Collected data =
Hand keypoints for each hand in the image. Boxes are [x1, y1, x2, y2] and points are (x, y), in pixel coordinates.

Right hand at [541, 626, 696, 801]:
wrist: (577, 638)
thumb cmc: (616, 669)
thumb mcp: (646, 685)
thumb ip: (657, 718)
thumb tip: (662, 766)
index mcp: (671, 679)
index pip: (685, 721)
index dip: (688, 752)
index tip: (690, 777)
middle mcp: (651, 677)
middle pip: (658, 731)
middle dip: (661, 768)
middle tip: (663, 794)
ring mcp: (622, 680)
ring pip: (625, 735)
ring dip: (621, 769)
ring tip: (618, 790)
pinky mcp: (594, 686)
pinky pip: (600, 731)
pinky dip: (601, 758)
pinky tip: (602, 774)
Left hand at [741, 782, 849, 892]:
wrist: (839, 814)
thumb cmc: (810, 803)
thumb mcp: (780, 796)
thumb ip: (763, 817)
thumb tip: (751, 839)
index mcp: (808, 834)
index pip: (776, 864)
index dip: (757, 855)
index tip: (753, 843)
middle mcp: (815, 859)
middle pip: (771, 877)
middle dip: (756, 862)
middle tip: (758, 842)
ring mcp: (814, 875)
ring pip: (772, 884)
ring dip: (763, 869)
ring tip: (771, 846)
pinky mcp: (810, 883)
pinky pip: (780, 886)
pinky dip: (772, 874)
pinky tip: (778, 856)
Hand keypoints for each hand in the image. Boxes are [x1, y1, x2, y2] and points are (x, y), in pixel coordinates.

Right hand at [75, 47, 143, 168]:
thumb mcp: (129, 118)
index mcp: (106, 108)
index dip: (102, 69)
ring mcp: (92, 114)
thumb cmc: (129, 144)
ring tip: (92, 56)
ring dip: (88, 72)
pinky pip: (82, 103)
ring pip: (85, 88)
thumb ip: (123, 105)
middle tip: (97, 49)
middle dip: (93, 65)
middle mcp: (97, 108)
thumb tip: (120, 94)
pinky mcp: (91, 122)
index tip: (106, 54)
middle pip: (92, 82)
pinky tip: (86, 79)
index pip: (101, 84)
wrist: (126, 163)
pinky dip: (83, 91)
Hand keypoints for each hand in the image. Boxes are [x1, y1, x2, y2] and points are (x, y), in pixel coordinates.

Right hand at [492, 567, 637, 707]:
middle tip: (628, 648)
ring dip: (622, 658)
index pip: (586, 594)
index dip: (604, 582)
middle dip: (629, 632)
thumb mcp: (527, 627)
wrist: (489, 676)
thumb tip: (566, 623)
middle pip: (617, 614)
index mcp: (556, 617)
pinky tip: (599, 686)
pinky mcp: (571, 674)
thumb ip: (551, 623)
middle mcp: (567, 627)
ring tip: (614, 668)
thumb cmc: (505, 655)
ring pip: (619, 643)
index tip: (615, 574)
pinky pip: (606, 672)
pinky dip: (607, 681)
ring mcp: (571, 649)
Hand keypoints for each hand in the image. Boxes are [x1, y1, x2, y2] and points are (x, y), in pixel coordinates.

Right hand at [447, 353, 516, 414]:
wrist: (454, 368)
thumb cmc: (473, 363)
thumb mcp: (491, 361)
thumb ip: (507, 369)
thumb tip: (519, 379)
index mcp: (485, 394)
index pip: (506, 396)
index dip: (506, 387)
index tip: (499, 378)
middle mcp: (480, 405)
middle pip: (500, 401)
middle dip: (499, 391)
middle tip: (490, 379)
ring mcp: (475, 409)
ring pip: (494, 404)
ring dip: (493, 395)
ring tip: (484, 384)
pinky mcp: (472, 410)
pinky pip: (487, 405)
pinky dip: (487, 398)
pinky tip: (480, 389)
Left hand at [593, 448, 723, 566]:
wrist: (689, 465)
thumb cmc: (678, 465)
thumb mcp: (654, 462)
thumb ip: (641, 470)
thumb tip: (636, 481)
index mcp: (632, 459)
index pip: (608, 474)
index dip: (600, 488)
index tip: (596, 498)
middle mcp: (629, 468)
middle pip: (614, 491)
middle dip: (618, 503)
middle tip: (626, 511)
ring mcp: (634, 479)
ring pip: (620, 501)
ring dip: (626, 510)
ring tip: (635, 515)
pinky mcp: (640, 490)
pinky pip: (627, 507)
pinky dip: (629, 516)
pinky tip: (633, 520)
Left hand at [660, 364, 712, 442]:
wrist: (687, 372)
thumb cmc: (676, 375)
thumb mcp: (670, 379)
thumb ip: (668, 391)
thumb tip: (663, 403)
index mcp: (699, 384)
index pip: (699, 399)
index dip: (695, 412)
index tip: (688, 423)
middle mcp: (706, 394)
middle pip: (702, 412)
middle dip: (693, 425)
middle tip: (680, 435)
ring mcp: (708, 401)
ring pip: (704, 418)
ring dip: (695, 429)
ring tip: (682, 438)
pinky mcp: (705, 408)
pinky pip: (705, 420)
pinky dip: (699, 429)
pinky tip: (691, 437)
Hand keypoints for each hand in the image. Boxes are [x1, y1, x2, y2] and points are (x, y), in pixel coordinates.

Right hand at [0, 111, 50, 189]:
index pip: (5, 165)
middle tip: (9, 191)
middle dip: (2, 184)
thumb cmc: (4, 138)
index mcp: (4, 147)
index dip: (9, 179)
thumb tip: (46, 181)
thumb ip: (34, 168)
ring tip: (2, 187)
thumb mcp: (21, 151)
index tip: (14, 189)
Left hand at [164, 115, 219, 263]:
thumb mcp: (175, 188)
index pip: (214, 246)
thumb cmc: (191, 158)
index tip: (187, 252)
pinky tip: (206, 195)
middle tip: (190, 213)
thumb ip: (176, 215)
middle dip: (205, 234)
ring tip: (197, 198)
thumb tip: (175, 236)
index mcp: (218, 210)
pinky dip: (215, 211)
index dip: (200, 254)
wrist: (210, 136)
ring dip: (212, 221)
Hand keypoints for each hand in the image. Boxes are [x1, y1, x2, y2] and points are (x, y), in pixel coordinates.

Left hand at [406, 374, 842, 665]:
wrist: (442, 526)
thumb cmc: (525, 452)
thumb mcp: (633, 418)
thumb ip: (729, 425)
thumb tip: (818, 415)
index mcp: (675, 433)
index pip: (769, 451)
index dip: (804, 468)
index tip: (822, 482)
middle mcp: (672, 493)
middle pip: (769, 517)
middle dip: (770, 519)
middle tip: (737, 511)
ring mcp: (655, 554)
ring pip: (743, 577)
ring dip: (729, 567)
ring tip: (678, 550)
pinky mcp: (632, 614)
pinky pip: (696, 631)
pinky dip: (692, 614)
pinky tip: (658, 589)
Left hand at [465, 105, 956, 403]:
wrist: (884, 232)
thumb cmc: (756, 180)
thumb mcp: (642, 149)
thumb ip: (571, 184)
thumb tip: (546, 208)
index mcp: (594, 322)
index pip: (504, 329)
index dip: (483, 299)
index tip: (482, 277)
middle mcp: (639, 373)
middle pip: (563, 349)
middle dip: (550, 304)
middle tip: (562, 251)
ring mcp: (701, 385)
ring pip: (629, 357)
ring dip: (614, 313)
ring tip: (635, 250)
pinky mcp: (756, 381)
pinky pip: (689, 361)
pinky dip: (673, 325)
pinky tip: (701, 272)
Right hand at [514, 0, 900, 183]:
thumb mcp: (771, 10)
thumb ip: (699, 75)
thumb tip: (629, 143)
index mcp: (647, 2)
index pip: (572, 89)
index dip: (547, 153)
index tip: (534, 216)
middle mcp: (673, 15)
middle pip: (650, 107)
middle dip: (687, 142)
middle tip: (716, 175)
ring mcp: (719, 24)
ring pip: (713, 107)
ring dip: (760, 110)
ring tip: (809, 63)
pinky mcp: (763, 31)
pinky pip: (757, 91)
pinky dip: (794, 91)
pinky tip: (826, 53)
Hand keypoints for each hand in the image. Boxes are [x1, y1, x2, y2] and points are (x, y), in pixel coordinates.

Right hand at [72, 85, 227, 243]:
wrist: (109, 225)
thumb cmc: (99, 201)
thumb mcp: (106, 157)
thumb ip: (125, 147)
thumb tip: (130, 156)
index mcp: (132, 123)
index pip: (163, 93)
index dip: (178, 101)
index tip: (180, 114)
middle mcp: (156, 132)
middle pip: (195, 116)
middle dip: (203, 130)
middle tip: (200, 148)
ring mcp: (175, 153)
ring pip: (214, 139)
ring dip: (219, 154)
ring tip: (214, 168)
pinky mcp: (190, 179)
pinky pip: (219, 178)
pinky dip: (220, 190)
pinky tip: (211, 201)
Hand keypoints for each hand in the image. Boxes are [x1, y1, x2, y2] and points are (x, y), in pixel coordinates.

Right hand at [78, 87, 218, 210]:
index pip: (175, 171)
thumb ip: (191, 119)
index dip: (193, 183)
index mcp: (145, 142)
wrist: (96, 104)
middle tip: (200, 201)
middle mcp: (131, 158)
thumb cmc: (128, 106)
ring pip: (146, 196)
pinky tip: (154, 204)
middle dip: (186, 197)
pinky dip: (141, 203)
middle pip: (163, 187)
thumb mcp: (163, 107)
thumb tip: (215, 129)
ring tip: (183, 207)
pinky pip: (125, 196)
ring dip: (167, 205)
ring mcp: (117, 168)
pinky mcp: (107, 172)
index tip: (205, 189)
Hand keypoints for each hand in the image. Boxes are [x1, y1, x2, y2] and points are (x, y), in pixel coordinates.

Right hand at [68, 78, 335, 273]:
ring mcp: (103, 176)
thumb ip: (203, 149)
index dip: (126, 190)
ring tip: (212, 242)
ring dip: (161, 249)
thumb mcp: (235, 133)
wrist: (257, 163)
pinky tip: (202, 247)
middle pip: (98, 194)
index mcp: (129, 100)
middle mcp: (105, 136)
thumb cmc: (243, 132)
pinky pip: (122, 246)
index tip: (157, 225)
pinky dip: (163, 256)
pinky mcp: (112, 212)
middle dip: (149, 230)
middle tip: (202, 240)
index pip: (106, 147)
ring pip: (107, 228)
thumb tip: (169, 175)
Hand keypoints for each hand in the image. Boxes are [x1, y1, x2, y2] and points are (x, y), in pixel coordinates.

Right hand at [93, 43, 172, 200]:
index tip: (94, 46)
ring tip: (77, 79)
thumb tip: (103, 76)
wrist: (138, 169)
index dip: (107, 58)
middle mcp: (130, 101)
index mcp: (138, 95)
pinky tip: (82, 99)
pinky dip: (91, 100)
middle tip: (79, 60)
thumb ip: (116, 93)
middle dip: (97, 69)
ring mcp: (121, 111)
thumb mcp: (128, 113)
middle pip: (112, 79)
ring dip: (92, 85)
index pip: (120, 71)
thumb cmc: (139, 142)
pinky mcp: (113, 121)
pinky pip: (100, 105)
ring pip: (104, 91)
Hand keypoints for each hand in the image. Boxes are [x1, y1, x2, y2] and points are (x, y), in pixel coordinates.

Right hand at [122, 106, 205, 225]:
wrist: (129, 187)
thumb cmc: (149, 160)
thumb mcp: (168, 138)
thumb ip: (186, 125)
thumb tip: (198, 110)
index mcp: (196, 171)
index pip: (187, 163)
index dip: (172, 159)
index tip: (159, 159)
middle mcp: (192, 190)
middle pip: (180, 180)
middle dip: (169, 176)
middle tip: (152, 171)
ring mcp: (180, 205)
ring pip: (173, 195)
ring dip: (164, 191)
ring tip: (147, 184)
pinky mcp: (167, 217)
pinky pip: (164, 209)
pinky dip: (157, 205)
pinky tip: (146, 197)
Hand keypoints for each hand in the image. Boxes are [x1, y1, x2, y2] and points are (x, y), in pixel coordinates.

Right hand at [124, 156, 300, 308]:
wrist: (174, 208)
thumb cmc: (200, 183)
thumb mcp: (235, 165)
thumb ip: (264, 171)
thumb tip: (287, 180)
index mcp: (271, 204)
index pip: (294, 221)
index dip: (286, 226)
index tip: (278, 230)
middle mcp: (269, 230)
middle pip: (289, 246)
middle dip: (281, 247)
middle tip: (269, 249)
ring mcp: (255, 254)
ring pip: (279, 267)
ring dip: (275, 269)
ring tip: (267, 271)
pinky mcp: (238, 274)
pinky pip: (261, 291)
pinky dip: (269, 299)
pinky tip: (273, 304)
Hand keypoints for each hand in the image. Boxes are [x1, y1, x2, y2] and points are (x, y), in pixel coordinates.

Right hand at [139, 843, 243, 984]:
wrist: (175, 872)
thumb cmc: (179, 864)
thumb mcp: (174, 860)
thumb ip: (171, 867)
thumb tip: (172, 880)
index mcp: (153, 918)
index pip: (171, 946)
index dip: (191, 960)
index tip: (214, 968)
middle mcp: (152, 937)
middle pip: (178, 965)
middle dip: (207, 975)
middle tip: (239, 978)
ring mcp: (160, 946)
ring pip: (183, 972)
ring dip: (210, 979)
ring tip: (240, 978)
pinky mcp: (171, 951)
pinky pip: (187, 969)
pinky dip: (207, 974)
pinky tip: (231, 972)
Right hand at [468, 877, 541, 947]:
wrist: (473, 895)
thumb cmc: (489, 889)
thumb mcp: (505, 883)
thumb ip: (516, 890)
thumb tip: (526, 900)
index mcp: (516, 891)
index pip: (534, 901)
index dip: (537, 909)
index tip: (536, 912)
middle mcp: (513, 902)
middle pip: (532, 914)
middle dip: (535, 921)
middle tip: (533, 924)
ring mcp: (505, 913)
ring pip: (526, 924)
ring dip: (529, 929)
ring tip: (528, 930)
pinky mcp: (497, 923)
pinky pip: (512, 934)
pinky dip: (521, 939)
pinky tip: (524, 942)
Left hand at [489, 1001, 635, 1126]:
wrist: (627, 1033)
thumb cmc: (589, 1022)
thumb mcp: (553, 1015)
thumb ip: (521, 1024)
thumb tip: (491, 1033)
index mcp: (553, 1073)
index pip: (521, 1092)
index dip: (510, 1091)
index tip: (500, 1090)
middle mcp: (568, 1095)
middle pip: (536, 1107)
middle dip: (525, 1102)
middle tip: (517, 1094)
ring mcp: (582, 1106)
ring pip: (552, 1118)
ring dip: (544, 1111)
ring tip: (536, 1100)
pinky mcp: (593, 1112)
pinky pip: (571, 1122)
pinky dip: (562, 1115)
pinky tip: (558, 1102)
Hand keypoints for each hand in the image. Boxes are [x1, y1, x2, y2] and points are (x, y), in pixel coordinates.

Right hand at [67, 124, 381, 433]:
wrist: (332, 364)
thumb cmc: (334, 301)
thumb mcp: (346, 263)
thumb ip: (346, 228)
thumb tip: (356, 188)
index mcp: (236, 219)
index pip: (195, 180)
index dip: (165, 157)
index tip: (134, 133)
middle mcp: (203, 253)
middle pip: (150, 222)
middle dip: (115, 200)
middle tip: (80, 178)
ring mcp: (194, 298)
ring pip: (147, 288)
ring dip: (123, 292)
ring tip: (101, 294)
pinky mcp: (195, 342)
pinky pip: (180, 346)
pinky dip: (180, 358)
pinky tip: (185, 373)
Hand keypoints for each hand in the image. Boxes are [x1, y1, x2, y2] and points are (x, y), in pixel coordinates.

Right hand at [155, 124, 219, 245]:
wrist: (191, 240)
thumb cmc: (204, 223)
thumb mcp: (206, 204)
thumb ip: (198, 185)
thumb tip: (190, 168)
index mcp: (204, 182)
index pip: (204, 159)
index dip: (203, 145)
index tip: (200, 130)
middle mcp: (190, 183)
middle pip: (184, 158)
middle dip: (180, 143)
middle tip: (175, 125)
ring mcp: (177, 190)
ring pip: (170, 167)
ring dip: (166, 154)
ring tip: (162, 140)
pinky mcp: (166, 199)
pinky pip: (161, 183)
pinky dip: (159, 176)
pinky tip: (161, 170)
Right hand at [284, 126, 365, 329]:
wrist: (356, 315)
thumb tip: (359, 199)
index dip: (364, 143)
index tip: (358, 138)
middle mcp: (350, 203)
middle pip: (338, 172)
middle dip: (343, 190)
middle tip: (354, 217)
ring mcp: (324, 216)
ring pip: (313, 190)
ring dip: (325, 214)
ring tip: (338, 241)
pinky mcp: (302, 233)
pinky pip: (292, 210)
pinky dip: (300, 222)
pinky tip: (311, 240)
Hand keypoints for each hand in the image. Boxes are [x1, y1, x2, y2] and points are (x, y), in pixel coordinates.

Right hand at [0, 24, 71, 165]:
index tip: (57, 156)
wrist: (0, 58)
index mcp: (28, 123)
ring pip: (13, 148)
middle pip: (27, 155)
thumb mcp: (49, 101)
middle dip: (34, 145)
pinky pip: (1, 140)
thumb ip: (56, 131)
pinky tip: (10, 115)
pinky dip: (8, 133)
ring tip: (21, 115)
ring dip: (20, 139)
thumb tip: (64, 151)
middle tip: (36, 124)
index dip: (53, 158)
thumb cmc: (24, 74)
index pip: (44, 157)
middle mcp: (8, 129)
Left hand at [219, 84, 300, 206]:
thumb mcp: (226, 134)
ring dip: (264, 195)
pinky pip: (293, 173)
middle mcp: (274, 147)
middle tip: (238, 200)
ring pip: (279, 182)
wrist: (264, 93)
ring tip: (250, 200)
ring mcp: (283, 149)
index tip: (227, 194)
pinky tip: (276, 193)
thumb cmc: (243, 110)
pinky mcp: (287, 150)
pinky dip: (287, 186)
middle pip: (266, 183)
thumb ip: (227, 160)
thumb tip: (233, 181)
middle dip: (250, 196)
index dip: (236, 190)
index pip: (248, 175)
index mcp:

What needs to be done =
What you return must be an exact retyping of the lines above starting at the line with "ring pip: (552, 1118)" and ending at the line with "thumb ip: (198, 185)", and nothing besides.

Written solution =
ring pip: (552, 1118)
ring dip: (544, 1111)
ring tip: (536, 1100)
pinky mcp: (593, 1112)
pinky pip: (571, 1122)
pinky dip: (562, 1115)
pinky tip: (558, 1102)
Hand keypoints for each hand in the image. Boxes are [x1, y1, x2, y2] and points are (x, y), in pixel coordinates.

Right hand at [67, 124, 381, 433]:
wrist: (332, 364)
thumb cmc: (334, 301)
thumb mcp: (346, 263)
thumb ip: (346, 228)
thumb tip: (356, 188)
index mcp: (236, 219)
index pip: (195, 180)
index dip: (165, 157)
index tip: (134, 133)
middle mcp: (203, 253)
middle pip: (150, 222)
middle dip: (115, 200)
middle tip: (80, 178)
ring mcp: (194, 298)
ring pip: (147, 288)
ring dip: (123, 292)
ring tip: (101, 294)
pinky mcp: (195, 342)
pinky pip: (180, 346)
pinky dip: (180, 358)
pinky tip: (185, 373)
Hand keypoints for each hand in the image. Boxes are [x1, y1, x2, y2] and points are (x, y), in pixel coordinates.

Right hand at [155, 124, 219, 245]:
wrist: (191, 240)
thumb cmc: (204, 223)
thumb mcp: (206, 204)
thumb ip: (198, 185)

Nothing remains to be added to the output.